Initially, some might not see the value of including this second factor, but I found it to be the best way to compare the effort required to bring about savings. To illustrate, imagine there are 100 stores selling ProductX within an area fitting the previously discussed conditions. 99 of them are selling it for $1.00 and one of them for $0.50, resulting in an SF of 0.5. If the distribution is changed, however, and 50 of the retailers price ProductX at $1.00 and 50 at $0.50, the SF would remain 0.5. It's true the potential savings in the area is the same in both instances, but the effort required to bring about those savings is much higher in the former case than in the latter.

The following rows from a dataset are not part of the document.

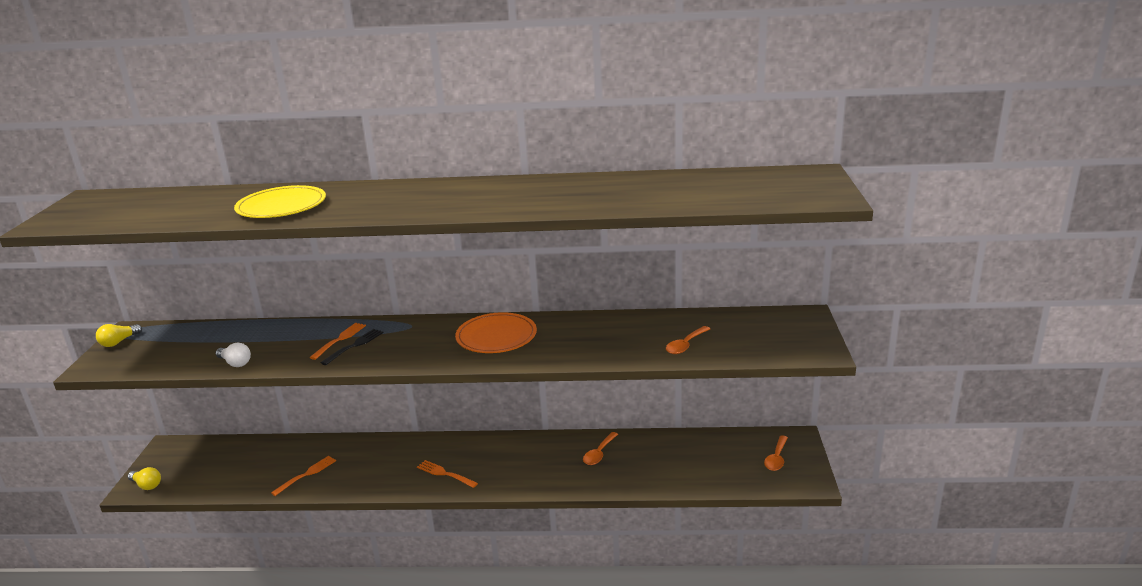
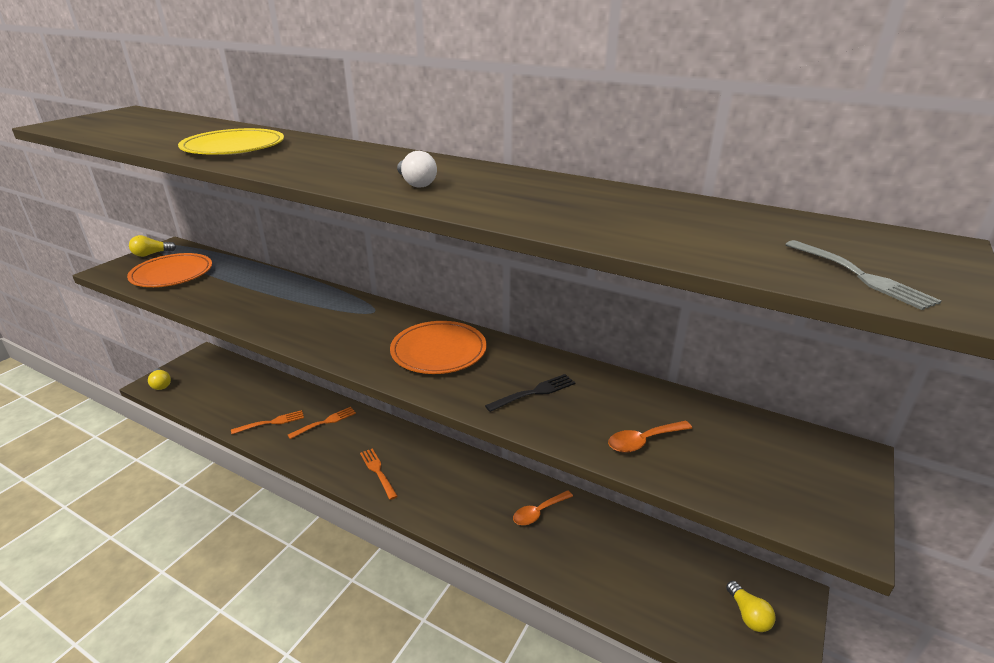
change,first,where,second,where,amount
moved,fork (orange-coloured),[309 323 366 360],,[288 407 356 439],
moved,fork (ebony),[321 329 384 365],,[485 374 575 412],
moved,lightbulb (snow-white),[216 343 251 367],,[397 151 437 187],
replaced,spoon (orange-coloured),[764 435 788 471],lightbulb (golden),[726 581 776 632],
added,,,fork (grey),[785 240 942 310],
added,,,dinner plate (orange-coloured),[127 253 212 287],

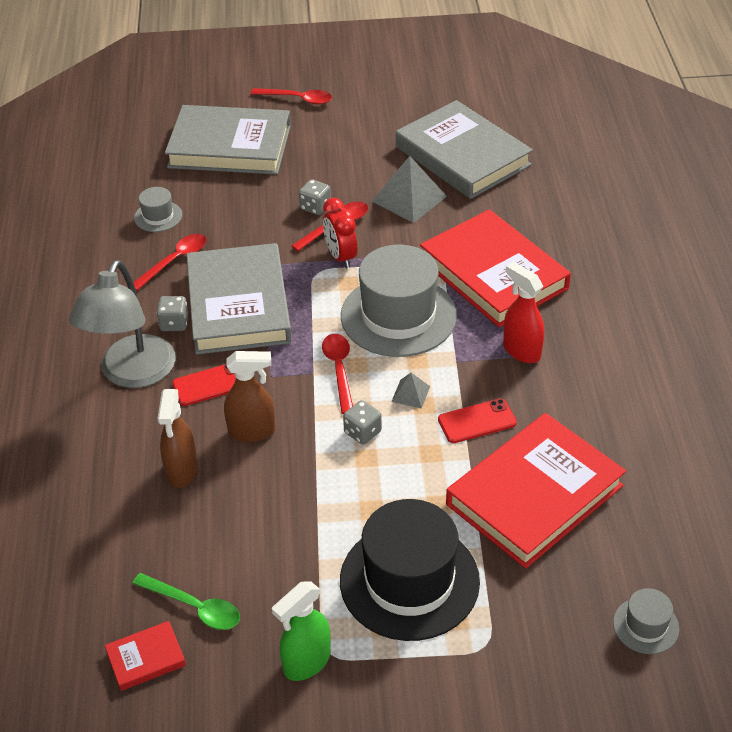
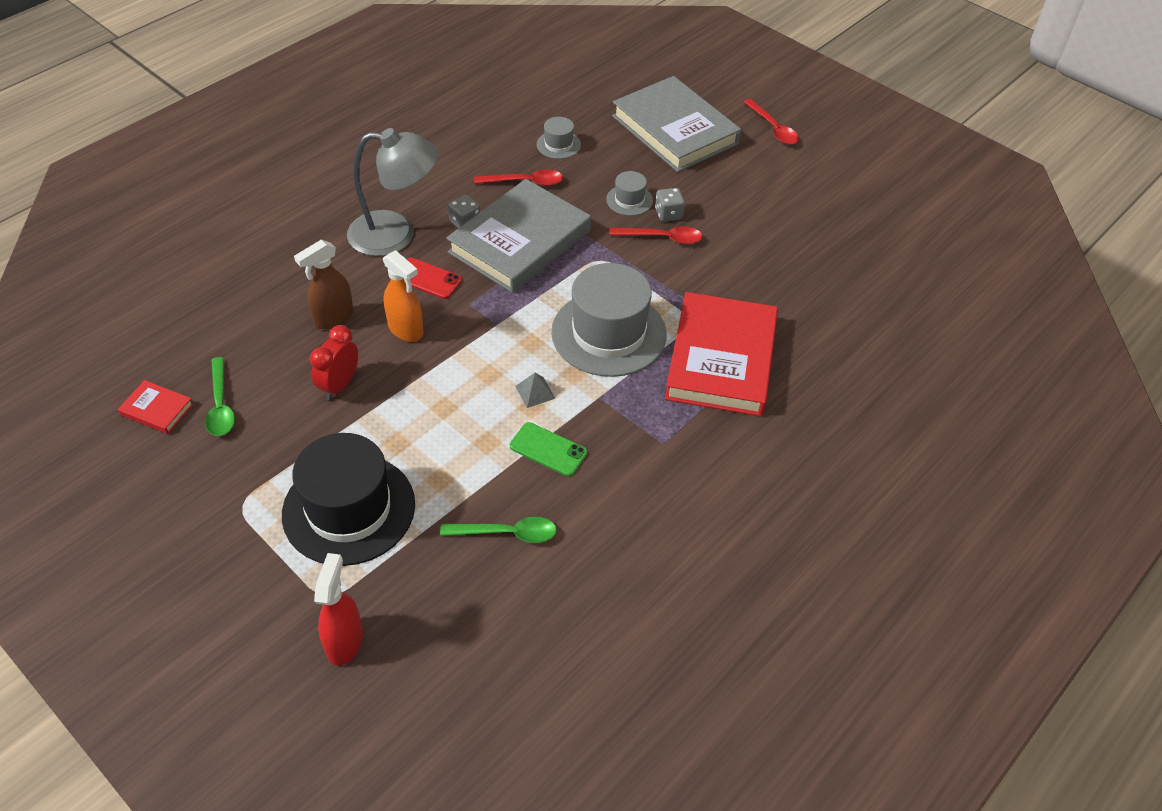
change,first,where,second,where,amount
removed,book (grey),[396 100 533 199],,,
removed,solid pyramid (grey),[372 156 447 223],,,
moved,bedside clock (crimson),[323 198 357 269],,[310 325 358 400],
turned,reading lamp (grey),[69 260 176 388],,[347 128 438 256],150 degrees counterclockwise
moved,spray cleaner (crimson),[503 262 544 363],,[314 553 363 666],
removed,spoon (crimson),[322 334 353 414],,,
recoloured,spray cleaner (russet),[224 351 275 442],spray cleaner (orange-coloured),[383 250 423 342],
recoloured,phone (crimson),[438 398 517 443],phone (leaf-green),[510 422 587 476],
removed,die (grey),[343 400 382 445],,,
replaced,book (crimson),[446 413 626 569],spoon (leaf-green),[440 517 557 543],
removed,spray cleaner (leaf-green),[272 581 331 681],,,
moved,tall hat (grey),[613 588 679 654],,[606 171 653 216],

This fact, intuitive in this example, can be revealed in more complicated data sets by comparing the VFs. For the above cases, the former VF (0.0503) is much less than the latter VF (0.3350), confirming the obvious. Further confirmation of the method is obtained by considering a third case in which 99 prices are $0.50 and one is $1.00. This price distribution results in a VF of 0.0990, correctly indicating an increased degree of difficulty over the more evenly distributed case.
former: 1 @ $0.50, 99 @ $1.00, VF 0.0503.
latter: 50 @ $0.50, 50 @ $1.00, VF 0.3350.
third: 99 @ $0.50, 1 @ $1.00, VF 0.0990.